For the male pill, nothing has gone further than the testing stage. The NHS website reports ‘ongoing research’ into the matter. This research has been ongoing since the 1960s at least. I’ve seen archival documents in Ghana from the late 1960s discussing the desirability of a male pill. ‘In the past 50 years’, the NHS says, ‘there have been few changes in male contraception.’ It seems that once responsibility was handed over to women in the 1960s, it felt comfortable there. Indeed, a lot of women have expressed the fact that they would feel uncomfortable, should a male pill be developed.
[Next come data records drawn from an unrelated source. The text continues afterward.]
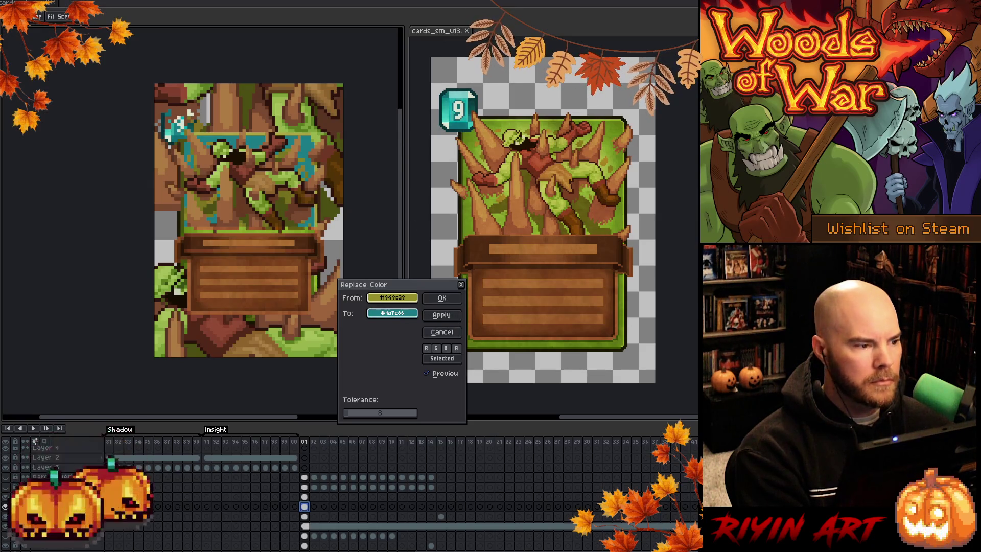
click(439, 332)
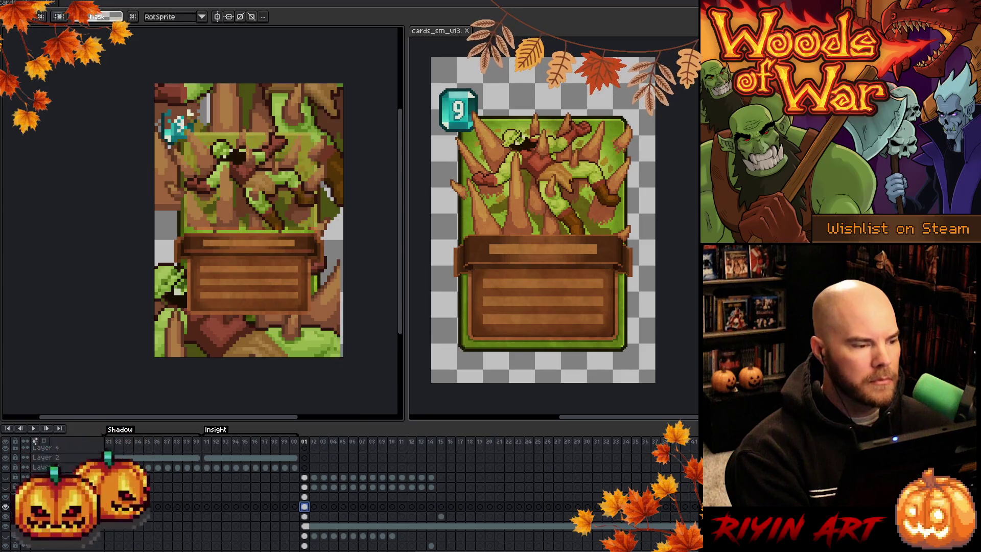
key(ctrl+Tab)
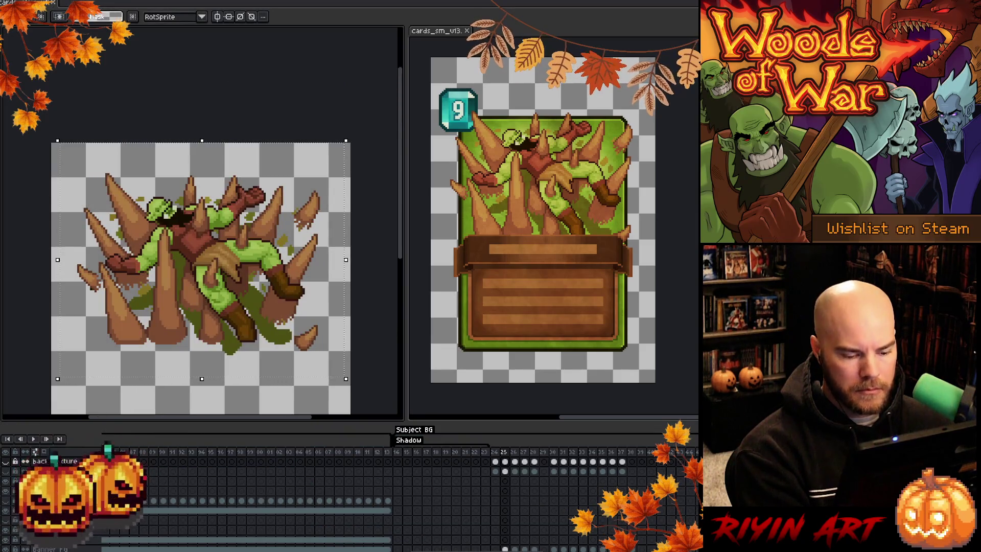
Step: View the green card background at frame 67, then switch back to the full card document
scroll(358, 491, left, 10)
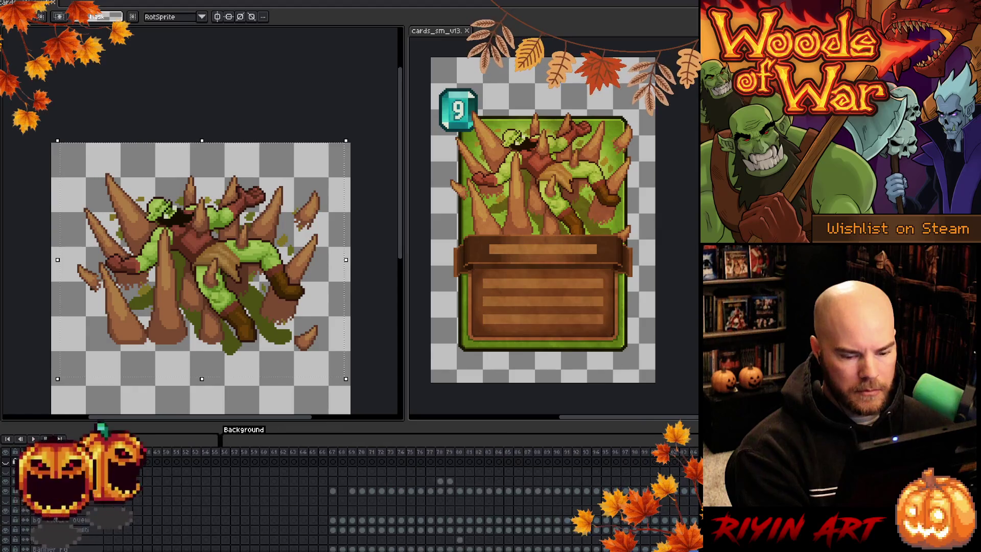
scroll(317, 491, right, 5)
scroll(355, 454, left, 10)
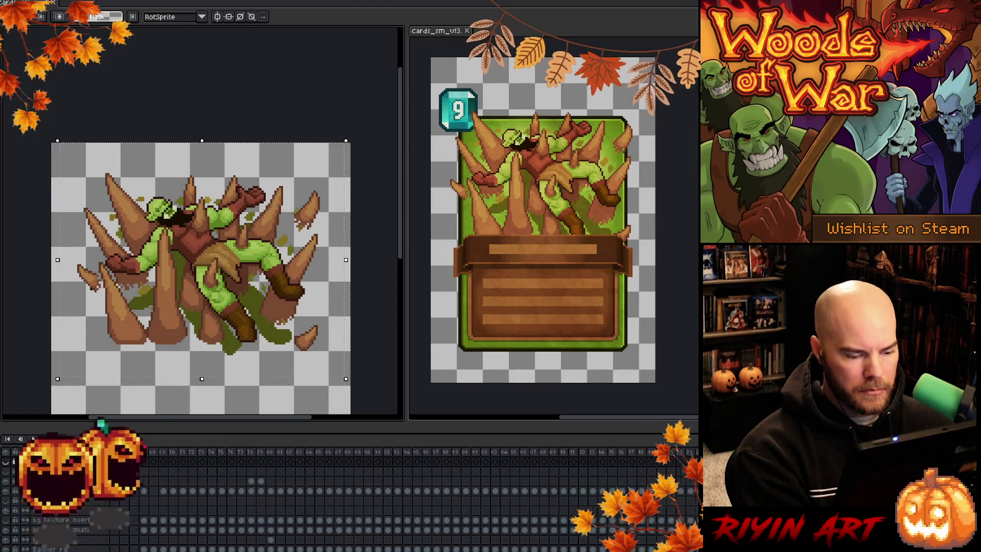
click(358, 453)
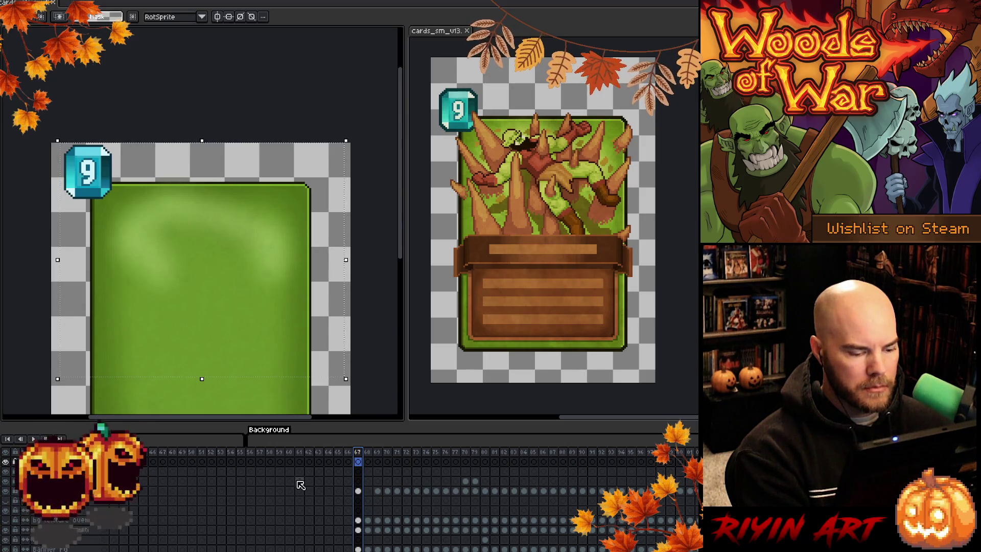
scroll(327, 497, down, 1)
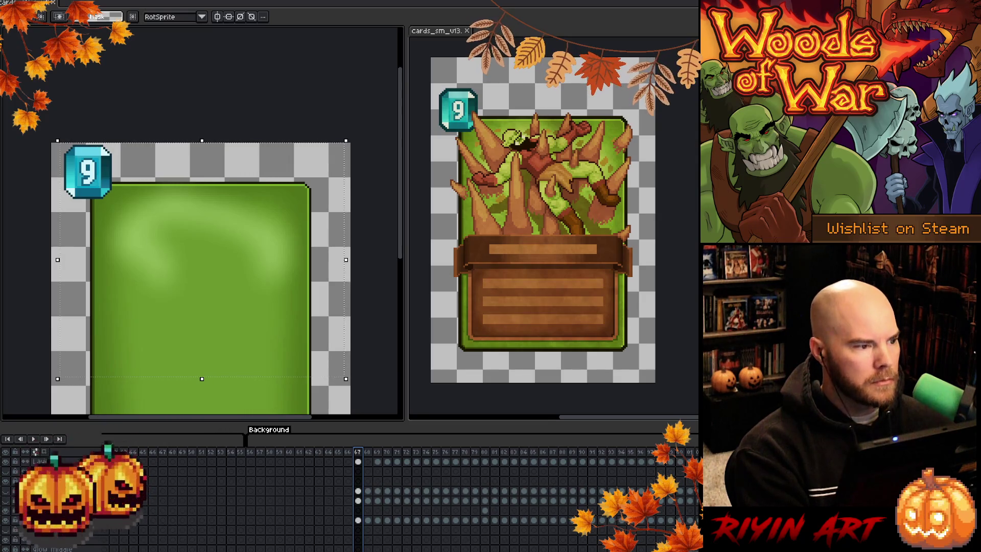
key(ctrl+Tab)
They are unsure whether they would trust their male partners with the responsibility of contraception, since it is ultimately their own bodies that would be affected should pregnancy occur.IMG_2399.JPG

One of the responses to Katie’s paper was to ask her own positionality. I know it’s a question I have faced in workshops like this one. One of our audience members asked Katie whether she came to this as a feminist. She answered that although she was a feminist, she was trying to put aside her biases, although argued that it was impossible for historians to be completely unbiased. One way in which she was attempting it though, was through carrying out oral histories with men, to understand their points of view. Linked to this question about her personal perspective on the issue was the idea of women’s rights. What is not widely acknowledged is that birth control and family planning did not originate – for the most part – to protect women’s reproductive rights, although historians such as Alison Bashford have recently made this point. With women’s reproductive rights coming increasingly under attack globally from the US, and period poverty rife in the UK, is it men we should be focusing on? The truth is, until we address the gendered biases of contraception and family planning as a whole, neither women’s nor men’s needs can be appropriately met.